Atlanta—Efforts to improve antibiotic prescribing practices and thereby curb the spread of antimicrobial resistance often focuses on physicians and other primary care providers, such as nurse practitioners and physicians’ assistants, as well as specific medical specialists.
Often overlooked are dentists, who prescribe approximately 10% of outpatient antibiotics, notes an article published in the Journal of the American Dental Association.
A study team lead by researchers from the CDC notes that little is known about dentists’ antibiotic prescribing patterns. To remedy that, the authors conducted a study to characterize prescribing by dentists based on antibiotic agent and category, patient demographic characteristics, and geographic region in the U.S.
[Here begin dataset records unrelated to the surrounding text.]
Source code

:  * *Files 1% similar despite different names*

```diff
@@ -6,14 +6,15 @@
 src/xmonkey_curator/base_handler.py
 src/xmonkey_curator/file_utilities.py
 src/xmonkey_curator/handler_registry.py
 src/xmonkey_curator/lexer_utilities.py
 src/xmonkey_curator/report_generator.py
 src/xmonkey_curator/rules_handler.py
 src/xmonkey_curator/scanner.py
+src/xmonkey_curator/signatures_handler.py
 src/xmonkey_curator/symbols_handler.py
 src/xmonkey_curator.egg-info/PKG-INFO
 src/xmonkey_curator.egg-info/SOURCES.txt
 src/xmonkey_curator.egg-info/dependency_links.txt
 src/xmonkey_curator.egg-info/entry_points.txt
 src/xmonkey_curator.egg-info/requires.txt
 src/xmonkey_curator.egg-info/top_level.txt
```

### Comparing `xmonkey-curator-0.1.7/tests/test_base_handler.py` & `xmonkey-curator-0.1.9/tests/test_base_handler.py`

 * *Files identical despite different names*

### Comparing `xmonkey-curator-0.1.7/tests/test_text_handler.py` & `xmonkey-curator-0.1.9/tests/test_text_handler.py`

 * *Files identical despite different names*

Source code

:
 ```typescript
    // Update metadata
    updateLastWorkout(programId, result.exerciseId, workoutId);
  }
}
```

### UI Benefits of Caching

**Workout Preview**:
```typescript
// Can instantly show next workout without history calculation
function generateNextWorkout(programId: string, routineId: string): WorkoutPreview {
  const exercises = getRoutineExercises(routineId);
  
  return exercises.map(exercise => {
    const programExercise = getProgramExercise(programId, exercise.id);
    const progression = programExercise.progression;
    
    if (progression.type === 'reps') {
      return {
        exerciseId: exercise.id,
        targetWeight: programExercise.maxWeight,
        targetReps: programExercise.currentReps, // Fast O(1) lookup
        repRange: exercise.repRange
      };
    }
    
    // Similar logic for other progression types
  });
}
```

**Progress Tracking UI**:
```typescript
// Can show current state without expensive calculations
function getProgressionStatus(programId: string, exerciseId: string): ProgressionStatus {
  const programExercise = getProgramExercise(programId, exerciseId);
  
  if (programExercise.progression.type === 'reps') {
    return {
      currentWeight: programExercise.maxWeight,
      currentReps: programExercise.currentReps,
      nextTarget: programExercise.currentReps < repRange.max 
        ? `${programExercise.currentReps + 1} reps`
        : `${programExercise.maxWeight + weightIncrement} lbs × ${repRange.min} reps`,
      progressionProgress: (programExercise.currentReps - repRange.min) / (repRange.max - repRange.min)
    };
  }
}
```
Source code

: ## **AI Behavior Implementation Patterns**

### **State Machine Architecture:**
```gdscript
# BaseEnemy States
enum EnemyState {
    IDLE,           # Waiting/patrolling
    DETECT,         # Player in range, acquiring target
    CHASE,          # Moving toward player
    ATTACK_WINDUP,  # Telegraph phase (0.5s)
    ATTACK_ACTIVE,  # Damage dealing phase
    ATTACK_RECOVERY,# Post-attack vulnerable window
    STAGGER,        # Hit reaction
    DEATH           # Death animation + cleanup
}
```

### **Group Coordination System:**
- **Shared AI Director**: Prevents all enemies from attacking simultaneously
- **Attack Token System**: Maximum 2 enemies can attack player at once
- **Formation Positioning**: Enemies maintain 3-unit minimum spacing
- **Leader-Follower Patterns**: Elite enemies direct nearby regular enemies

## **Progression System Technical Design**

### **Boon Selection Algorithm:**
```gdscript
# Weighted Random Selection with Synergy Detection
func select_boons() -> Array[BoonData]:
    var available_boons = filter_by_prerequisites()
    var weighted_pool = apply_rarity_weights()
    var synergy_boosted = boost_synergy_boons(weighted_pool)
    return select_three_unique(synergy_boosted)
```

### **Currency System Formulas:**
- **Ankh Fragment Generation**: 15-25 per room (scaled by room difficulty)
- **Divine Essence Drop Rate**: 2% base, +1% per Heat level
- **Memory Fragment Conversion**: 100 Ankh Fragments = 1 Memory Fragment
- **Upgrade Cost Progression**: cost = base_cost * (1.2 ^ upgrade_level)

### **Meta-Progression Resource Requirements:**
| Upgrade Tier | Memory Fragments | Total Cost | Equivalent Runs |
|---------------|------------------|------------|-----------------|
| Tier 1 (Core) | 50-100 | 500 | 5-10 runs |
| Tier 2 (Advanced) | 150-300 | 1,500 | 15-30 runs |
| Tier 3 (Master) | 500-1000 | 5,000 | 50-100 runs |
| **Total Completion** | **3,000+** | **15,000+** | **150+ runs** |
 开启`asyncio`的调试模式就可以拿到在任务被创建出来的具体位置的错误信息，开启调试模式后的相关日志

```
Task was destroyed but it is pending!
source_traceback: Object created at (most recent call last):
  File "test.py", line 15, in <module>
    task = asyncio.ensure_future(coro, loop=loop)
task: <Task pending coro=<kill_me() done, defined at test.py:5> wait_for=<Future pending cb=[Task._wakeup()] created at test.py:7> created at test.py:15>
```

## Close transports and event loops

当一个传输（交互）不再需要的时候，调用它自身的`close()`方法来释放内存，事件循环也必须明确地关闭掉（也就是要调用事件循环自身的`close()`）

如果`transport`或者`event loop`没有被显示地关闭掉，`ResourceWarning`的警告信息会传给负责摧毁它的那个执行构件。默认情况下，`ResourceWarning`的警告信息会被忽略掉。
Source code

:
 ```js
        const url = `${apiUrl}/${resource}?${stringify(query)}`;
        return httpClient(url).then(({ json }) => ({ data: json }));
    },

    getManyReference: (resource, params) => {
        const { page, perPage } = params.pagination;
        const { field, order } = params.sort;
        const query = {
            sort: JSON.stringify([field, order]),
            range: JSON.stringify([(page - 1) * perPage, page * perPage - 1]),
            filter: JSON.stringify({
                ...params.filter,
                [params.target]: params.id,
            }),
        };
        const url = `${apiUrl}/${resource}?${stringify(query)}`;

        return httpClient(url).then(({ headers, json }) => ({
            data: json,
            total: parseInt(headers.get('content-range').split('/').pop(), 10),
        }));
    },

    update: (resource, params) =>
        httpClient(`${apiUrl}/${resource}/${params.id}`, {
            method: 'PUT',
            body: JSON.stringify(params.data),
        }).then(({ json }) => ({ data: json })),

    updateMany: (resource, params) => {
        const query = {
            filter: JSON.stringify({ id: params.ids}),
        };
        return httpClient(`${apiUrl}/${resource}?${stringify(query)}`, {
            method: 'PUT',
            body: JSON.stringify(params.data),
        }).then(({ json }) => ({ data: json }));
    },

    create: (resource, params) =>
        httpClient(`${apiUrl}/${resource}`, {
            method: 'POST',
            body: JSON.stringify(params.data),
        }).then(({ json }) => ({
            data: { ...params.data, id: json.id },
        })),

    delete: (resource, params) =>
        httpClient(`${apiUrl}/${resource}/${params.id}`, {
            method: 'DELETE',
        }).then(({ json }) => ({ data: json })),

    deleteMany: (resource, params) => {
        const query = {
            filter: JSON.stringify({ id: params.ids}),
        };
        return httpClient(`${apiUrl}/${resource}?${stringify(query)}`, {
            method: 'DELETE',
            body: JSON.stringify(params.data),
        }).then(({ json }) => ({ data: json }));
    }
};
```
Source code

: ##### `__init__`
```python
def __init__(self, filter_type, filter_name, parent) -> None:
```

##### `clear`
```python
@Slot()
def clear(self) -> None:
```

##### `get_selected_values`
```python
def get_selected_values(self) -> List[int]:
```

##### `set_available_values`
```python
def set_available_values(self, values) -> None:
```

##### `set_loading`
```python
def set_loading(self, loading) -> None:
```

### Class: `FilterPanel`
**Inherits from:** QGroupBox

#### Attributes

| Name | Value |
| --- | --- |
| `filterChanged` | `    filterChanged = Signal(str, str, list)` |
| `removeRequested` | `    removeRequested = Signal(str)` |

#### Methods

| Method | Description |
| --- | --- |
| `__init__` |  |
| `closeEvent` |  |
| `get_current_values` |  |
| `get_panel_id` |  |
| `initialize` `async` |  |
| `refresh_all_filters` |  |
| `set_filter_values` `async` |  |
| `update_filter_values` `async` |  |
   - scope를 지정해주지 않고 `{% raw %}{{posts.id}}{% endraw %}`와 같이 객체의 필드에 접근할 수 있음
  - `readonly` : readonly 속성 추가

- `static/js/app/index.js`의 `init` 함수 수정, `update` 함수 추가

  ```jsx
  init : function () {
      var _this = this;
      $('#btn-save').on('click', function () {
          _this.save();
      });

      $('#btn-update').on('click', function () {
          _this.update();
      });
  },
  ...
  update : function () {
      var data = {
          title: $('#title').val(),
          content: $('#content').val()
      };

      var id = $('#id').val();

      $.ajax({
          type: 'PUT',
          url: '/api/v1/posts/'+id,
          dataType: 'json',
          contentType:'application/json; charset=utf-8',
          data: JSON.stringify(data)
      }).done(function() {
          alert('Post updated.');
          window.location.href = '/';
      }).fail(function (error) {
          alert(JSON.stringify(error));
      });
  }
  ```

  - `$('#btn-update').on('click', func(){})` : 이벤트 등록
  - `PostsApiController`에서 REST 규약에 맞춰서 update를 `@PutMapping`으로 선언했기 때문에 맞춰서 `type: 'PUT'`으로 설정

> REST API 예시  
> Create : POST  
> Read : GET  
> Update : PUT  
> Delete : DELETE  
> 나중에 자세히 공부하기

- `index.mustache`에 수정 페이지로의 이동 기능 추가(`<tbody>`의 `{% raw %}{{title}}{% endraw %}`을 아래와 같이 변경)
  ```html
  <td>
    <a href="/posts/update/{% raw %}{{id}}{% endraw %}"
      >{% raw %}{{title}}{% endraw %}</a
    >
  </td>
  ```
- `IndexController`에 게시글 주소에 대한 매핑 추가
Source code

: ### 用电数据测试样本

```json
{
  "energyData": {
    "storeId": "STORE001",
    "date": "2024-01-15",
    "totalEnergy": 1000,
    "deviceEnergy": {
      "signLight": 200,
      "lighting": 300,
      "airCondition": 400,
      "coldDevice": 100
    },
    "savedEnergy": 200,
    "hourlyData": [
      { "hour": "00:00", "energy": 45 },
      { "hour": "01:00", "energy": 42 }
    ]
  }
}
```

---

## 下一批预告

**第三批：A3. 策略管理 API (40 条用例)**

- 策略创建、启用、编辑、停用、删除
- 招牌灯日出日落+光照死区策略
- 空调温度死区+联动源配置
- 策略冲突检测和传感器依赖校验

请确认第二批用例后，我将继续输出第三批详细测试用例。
For the study, researchers identified oral antibiotic prescriptions dispensed during 2013 in the Xponent (Quintiles IMS) database. Then, the total number of prescriptions and county-level census population denominators were used to calculate prescribing rates.
Also analyzed was prescribing according to individual agent, drug category, and patient demographic characteristics as well as the overall number of prescriptions calculated for general dentists.
Results show that dentists prescribed 24.5 million courses of antibiotics in 2013, a prescribing rate of 77.5 prescriptions per 1,000 people. The most commonly prescribed antibiotic category was penicillin.
Most of the antibiotics were prescribed for adults aged >19 years, with the Northeast census region having the highest prescribing rate per 1,000 people. The District of Columbia had the highest prescribing rate of 99.5 per 1,000 people, and Delaware had the lowest prescribing rate of 50.7 per 1,000 people.
The study points out that, although dentists usually prescribe within recommended guidelines, they sometimes write prescriptions for antibiotics not indicated for dental conditions, such as fluoroquinolones and others usually reserved for conditions such as urinary tract infections.
“Dentists prescribe large quantities of antibiotics in outpatient settings, and there is considerable geographic variability,” study authors note. “Additional study is needed to better understand the reasons for this variability and identify areas of possible intervention and improvement.”
A CDC blog advises that guidelines have been published for dentists’ use of antibiotic prophylaxis for prevention of infective endocarditis and prosthetic joint infections, but little national guidance exists on treatment of specific dental infections.
Study authors emphasize that combating antibiotic resistance will require all prescribers, including dentists, “to examine prescribing behaviors for appropriateness and the effectiveness of guidelines to identify opportunities to optimize antibiotic use.”